C'est un sérieux coup d'arrêt qui a été porté aux négociations entre le Maroc et les Pays-Bas sur l'accord de sécurité sociale. Interpellé hier mardi lors d'une séance de questions orales à la Chambre des conseillers, le ministre des MRE, Anis Birou, s’était pourtant montré très optimiste et avait annoncé que l’accord était quasi-conclu. Presqu'au même moment, la ministre des Affaires sociales et de l'Emploi néerlandais, Lodewij Asscher a envoyé une lettre au parlement de son pays indiquant qu'au dernier moment, le Maroc a voulu ajouter des clauses supplémentaires à l'accord renégocié, rapporte la presse locale. 

La clause marocaine en question exige que les prestations sociales soient étendues aux populations du Sahara occidental. Les Pays-Bas ont refusé cette demande arguant d'une « problématique de droit national et international » selon Lodewij Asscher. Toujours selon ce dernier, si l'accord n'est pas signé, cela pourrait rendre difficile le contrôle sur les fraudes à la sécurité sociale mais aussi affecter d'autres domaines comme la coopération dans la lutte contre le djihadisme. 

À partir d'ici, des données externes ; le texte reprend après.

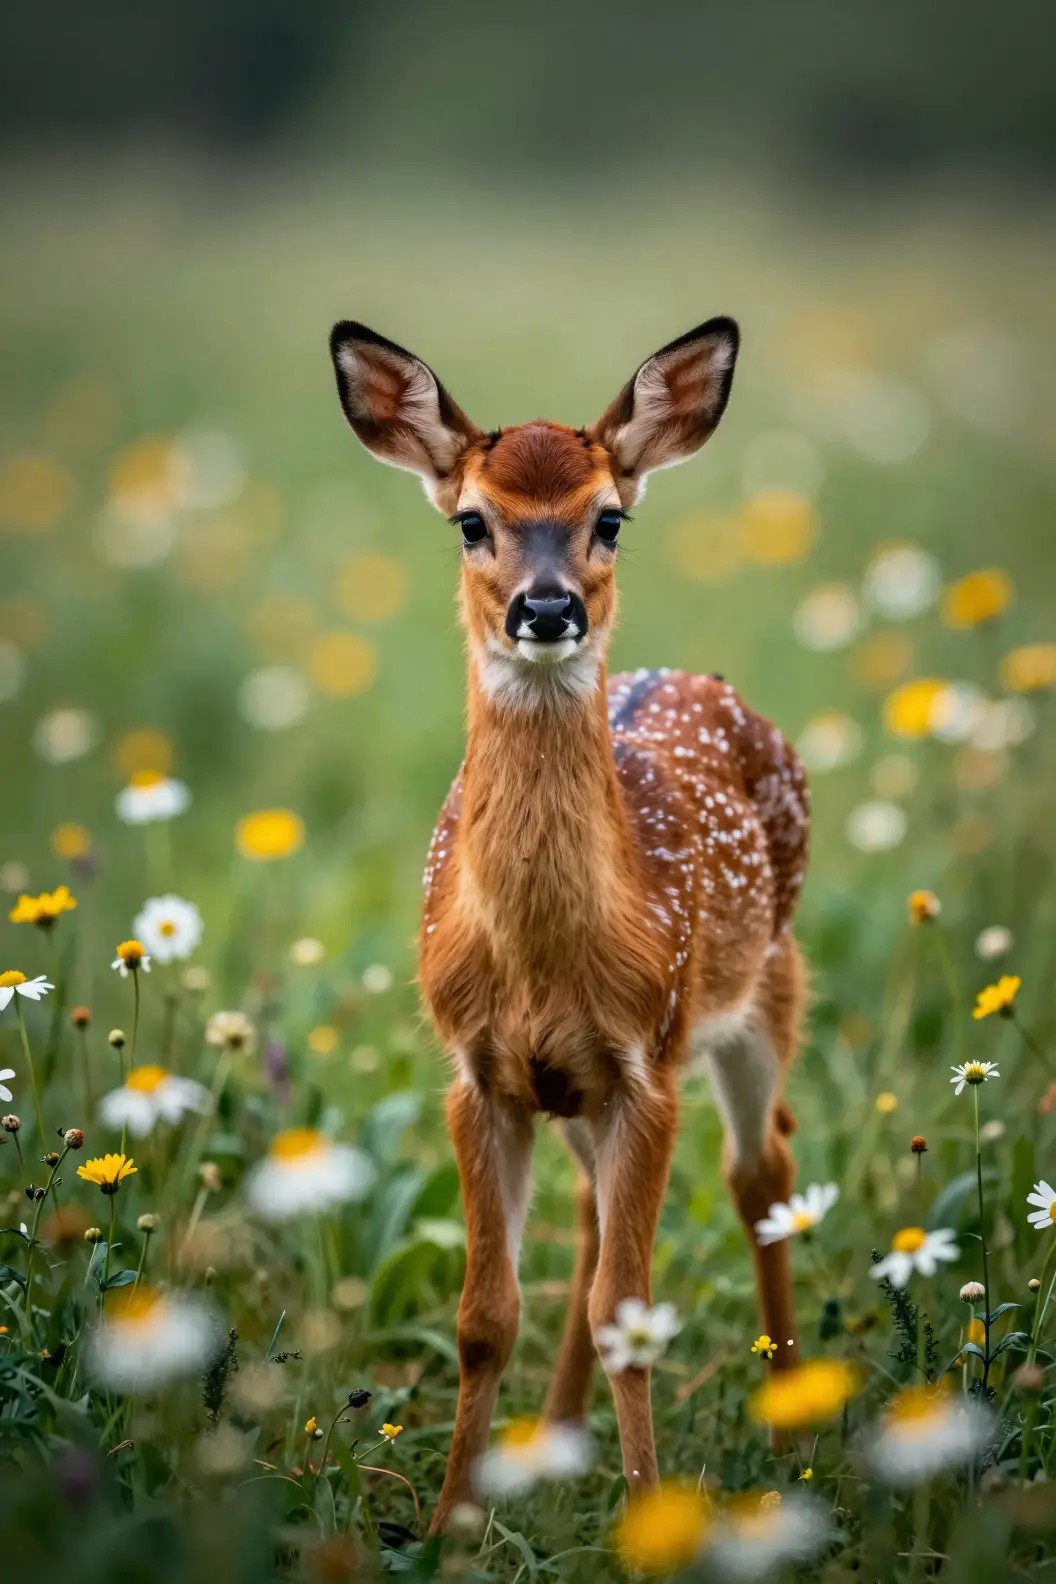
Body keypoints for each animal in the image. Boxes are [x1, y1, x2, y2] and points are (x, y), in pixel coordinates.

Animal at [328, 316, 810, 1530]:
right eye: (470, 520)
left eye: (610, 518)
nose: (547, 610)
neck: (548, 957)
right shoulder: (479, 1074)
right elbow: (483, 1316)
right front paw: (451, 1525)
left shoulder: (649, 1059)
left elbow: (625, 1311)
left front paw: (646, 1518)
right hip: (586, 1094)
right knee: (596, 1216)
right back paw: (553, 1433)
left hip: (761, 992)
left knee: (763, 1174)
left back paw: (797, 1421)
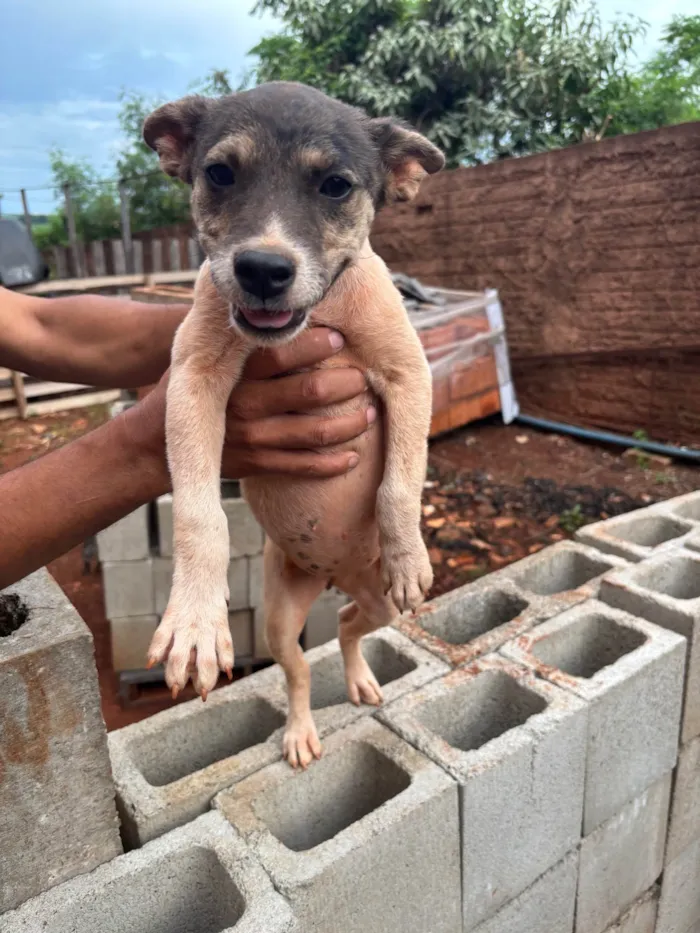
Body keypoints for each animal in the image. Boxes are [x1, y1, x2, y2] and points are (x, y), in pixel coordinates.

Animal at [145, 82, 446, 764]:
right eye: (220, 174)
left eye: (335, 186)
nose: (261, 269)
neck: (318, 314)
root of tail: (334, 578)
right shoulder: (192, 380)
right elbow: (199, 513)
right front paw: (195, 622)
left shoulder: (409, 374)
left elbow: (399, 483)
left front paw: (409, 552)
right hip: (282, 615)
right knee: (299, 668)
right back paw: (301, 732)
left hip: (381, 603)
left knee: (350, 627)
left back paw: (361, 676)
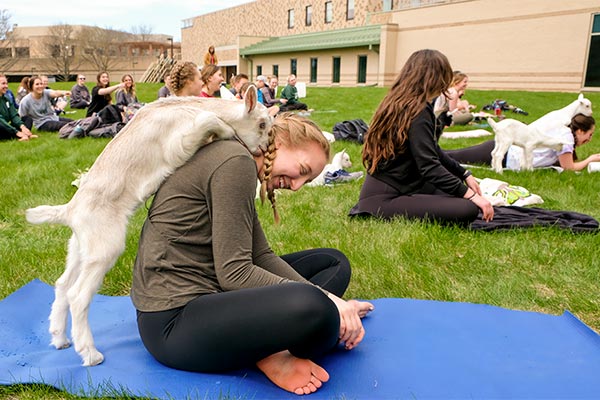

Pour rappel, signé en 1972 alors que le Maroc n’avait pas encore récupéré le Sahara occidental, l'accord bilatéral prévoyait le versement des mêmes prestations sociales aux Marocains ou à leurs familles vivant au Maroc. Seulement le gouvernement conservateur a entrepris des négociations pour réduire voire supprimer ses avantages sociaux qu'il veut indexer au coût de la vie du pays de résidence. Mais devant la réticente du Maroc vis-à-vis de cette mesure jugée « discriminatoire », les Pays-Bas avait rompu unilatéralement en septembre, l'accord sous les protestations du Maroc. Les deux royaumes ont repris un ballet diplomatique pour tenter de renégocier l'accord. Mais avec cette nouvelle annonce, la tâche s'annonce difficile.